--- START OF EXTRACTED TEXT ---
The industrialization of America was creating an enormous population of impoverished people that invariably found themselves incarcerated. Berkman memorializes them through his recollection of their life within the prison, especially his accounts of the most mundane and intimate details of their daily activities. He is even capable of distinguishing amongst the guards, recognizing those who sought to make the lives of the prisoners more tolerable. In letters sent to Goldman, reproduced within the book, he began to understand that the violence of the American capitalist system was more sophisticated, and, hence, more effective than the feudal forms of social control practiced in the Czarist Russia from whence he came.

To Goldman's surprise, Berkman did not fully endorse the assassination of McKinley as consistent with anarchist ideals: In Russia, where political oppression is popularly felt, such a deed would be of great value. But the scheme of political subjugation is more subtle in America. And though McKinley was the chief representative of our modern slavery, he could not be considered in the light of a direct and immediate enemy of the people, while in absolutism, the autocrat is visible and tangible. The real despotism of republican institutions is far deeper, more insidious, because it rests upon the popular delusion of self-governance and independence. That is the subtle source of democratic tyranny, and, as such, it cannot be reached with a bullet.
--- END OF EXTRACTED TEXT ---
--- START OF ENTRIES SUPPLIED ---
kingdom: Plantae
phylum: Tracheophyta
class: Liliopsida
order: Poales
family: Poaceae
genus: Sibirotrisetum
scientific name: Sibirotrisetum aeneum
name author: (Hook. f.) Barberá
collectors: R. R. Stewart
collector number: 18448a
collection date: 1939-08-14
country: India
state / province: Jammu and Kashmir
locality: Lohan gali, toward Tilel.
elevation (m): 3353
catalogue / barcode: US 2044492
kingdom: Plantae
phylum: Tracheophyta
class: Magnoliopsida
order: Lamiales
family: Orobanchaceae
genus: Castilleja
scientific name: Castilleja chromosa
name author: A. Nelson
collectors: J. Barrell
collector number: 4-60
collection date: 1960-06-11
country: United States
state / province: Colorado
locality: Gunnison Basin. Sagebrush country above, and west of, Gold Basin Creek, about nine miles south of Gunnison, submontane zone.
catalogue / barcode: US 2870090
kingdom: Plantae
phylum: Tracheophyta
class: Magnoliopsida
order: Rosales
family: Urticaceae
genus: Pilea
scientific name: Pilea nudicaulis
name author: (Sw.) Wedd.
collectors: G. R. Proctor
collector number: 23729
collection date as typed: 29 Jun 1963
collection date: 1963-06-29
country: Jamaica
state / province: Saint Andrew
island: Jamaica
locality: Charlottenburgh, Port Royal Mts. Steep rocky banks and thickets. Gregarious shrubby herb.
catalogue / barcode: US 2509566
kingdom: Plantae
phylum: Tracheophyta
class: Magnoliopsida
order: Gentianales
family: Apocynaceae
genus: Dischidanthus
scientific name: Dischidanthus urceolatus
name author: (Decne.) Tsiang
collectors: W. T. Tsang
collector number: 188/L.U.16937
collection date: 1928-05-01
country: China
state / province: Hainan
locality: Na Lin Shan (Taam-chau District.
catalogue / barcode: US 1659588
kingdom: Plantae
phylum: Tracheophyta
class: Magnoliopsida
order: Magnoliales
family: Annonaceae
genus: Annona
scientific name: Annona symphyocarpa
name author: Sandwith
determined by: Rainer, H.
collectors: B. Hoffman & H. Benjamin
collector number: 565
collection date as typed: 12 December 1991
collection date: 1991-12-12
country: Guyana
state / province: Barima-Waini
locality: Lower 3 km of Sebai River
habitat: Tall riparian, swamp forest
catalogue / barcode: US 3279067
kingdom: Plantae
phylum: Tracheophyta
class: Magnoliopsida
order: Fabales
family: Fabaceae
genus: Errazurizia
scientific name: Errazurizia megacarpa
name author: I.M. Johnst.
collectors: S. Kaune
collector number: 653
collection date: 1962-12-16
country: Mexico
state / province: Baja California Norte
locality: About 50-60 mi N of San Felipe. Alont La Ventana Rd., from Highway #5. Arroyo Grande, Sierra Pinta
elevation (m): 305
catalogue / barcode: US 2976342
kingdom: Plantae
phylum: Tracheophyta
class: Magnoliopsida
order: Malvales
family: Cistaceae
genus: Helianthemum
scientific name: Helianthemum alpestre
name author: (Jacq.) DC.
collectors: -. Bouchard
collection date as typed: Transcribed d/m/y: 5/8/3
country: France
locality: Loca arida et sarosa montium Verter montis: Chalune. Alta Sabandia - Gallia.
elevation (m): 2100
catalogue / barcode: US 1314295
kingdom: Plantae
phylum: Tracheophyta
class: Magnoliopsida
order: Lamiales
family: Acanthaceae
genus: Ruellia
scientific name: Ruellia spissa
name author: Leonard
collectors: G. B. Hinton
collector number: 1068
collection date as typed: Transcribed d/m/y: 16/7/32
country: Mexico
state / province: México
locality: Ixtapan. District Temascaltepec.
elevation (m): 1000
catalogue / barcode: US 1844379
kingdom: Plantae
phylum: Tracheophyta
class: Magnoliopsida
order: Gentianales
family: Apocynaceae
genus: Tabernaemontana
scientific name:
--- END OF ENTRIES SUPPLIED ---
--- TASKS TO PERFORM ---
1: In the passage on Berkman's prison writings, in which country does Berkman say a deed like the assassination of McKinley would be of great value?
2: Proceed with the passage on Berkman's prison writings, picking up after its final sentence.
The data is not required for this work.

--- THE RESPONSES ---
1: In Russia.

2:
Berkman, it seems, never found a way to politically overcome the violence so effectively interwoven into the American social system. Having rejected assassination in 1901, he apparently returned to it in 1914, when he purportedly participated in a plot to kill Rockefeller after the harsh suppression of strikes in the Colorado mines. For him, the violence of American capitalism could only be overcome through the violence of the workers.

It is easy to dismiss Berkman in an age where the non-violence of Gandhi and King is ascendant. But as one looks around, he remains relevant for his honest engagement with the problem even if he has disappeared into the mists of history. After all, the non-violence of the global left hasn't prevented the predations of the invasion of Iraq and subsequent occupation. Nor has it slowed the relentless process of primative accumulation by global finance capital in sweatshops throughout the lesser developed world. It has been left to the Iraqis themselves to resist through the killing of US troops and their local collaborators, actions condemned by many of the same liberal pacifists who are powerless to protect them, and even the Zapatistas, adored by many on the left, responded to the prospect of cultural genocide by launching attacks throughout Chiapas on January 1, 1994.